FaktualNews.co

MUI Kota Probolinggo Gelar Uji Publik Perda Usaha Tempat Hiburan

Hukum     Dibaca : 722 kali Penulis:
MUI Kota Probolinggo Gelar Uji Publik Perda Usaha Tempat Hiburan
FaktualNews.co/Mojo
Peserta uji publik Perda Kota Probolinggo Nomor 9 Tahun 2015 tentang Penataan, Pengawasan dan Pengendalian Usaha Tempat Hiburan.

PROBOLINGGO, FaktualNews.co – Peraturan Daerah (Perda) Nomor 9 Tahun 2015 tentang Penataan, Pengawasan dan Pengendalian Usaha Tempat Hiburan, diminta dicabut atau direvisi.

Sebab, perda yang diundangkan pada 30 Desember 2015 itu, tidak relevan dengan kondisi masyarakat dan ada yang bertentangan antar pasal satu dengan pasal lainnya. Selain itu disebutkan, hiburan malam karaoke tidak sesuai dengan budaya dan norma masyarakat Kota Probolinggo.

Pernyataan itu disampaikan beberapa peserta yang hadir di acara uji publik perda tersebut. Acara yang digagas Komisi Hukum dan Perundang-undangan Majelis Ulama Indonesia (MUI) cabang Kota Probolinggo, berlangsung di Ruang Sabha Bina Praja kantor Walikota, Selasa (24/9/2019)

Hadir sejumlah tokoh agama, Ormas, Muslimat, OPD terkait, Kajaksaan dan Polresta dan pelaku usaha. Bertindak sebagai narasumber Titik Wibawati Kabag Hukum, Setda Kota Probolinggo dan Ahmad Imron Razuli, Dosen Fakultas Ilmu Sosial dan Politik Universitas Brawijaya.

|---|

#### [DESKRIPSI TUGAS]
Lanjutkan berita tentang uji publik Perda Usaha Tempat Hiburan di Kota Probolinggo, mulai setelah kalimat terakhir yang tercantum. Baris-baris di bawah ini merupakan bahan tersendiri yang terpisah dari berita di atas.

|---|

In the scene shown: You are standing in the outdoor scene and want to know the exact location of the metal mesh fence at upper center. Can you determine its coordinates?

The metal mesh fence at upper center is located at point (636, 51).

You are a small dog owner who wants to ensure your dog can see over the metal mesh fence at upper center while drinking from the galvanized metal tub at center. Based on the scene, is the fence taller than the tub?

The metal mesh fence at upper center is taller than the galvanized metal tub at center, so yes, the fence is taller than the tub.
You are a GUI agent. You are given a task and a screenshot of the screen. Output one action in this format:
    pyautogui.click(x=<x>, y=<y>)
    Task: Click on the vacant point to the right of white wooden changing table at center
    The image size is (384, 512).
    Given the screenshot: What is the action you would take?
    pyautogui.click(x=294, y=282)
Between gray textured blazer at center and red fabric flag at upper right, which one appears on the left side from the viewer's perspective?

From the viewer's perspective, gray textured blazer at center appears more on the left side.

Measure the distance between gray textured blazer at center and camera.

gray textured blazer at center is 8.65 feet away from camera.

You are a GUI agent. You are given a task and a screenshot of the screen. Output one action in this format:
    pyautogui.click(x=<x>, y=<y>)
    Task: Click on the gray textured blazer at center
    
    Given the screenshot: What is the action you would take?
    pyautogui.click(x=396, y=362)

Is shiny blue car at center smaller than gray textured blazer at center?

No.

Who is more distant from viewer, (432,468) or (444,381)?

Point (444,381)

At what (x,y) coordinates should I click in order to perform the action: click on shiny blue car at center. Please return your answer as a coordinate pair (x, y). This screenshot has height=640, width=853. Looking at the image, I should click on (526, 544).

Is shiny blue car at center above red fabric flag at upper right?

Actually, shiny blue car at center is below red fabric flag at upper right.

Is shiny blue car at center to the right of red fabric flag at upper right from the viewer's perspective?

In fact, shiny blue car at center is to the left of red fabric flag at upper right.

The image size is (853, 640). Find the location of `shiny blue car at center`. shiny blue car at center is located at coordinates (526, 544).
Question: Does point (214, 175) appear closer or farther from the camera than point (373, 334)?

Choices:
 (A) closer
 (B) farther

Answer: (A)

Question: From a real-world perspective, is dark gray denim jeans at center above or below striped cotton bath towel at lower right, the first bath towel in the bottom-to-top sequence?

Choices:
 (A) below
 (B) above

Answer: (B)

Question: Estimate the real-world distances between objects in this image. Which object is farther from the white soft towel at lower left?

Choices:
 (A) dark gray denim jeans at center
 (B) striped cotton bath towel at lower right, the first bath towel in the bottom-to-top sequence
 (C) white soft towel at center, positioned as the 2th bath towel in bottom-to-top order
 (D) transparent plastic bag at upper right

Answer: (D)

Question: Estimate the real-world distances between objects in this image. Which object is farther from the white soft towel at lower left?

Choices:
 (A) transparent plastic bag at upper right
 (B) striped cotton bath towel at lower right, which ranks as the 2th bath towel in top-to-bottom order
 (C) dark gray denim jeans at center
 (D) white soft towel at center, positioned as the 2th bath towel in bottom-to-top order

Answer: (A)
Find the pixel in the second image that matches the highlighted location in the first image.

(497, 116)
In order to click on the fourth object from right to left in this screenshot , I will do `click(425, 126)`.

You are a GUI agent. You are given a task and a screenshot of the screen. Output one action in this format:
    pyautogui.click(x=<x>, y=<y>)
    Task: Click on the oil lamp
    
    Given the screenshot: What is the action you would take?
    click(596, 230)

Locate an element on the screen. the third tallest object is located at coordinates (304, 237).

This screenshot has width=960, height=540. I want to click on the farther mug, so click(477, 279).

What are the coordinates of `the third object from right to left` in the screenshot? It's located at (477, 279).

|---|

#### [HASIL LATIHAN]
Dalam sambutan pembukaan, Ketua MUI Nizar Irsyad mengatakan, uji publik diadakan bertujuan membedah isi perda. Agar para tokoh agama (kyai) dan pengusaha khususnya, memahami dan mentaati peraturan-peraturan yang telah diundangkan. Dengan harapan tercipta masyarakat yang baik, berbudi luhur dan berakhlakul Kharimah.

“Semoga acara ini bisa menarik kesimpulan dari apa yang dibahas. Untuk dijadikan rekomendasi sebagai dasar kebijakan Walikota,” tandasnya.

Pj Sekdakot Ahmad Sudiyanto yang membuka acara, mengapresiasi kegiatan yang digelar MUI. Menurutnya, Perda nomor 9 tahun 2015 untuk mengatur tempat hiburan agar sesuai kultur dan norma masyarakat. Disebutkan, kebijakan Walikota untuk tidak memperpanjang izin tempat hiburan, sudah sesuai dengan Perda.

“Ada 58 elemen masyarakat yang mendukung kebijakan tersebut,” tandasnya saat membuka acara.

Sementara narasumber Ahmad Imron Razuli mengatakan, perda perlu diperbarui, diubah atau tidak, harus ditinjau dari aspek budaya, sosial, serta ekonomi kemasyarakatan lokal. Kondisi tiga aspek tersebut yang perlu menjadi perhatian dan pertimbangan untuk membuat sebuah aturan.

“Pengetahuan masyarakat dengan kehadiran teknologi informasi, membuat perubahan begitu cepat. Dampaknya, ada pergeseran kultur dan budaya. Ini yang harus disikapi,” katanya.

Sedang Kabag Hukum mengatakan, Walikota mempunyai kewenangan mengambil kebijakan tidak memperpanjang izin tempat hiburan. Dengan catatan, tidak bertentangan dengan aturan yang ada dan sesuai prosedur.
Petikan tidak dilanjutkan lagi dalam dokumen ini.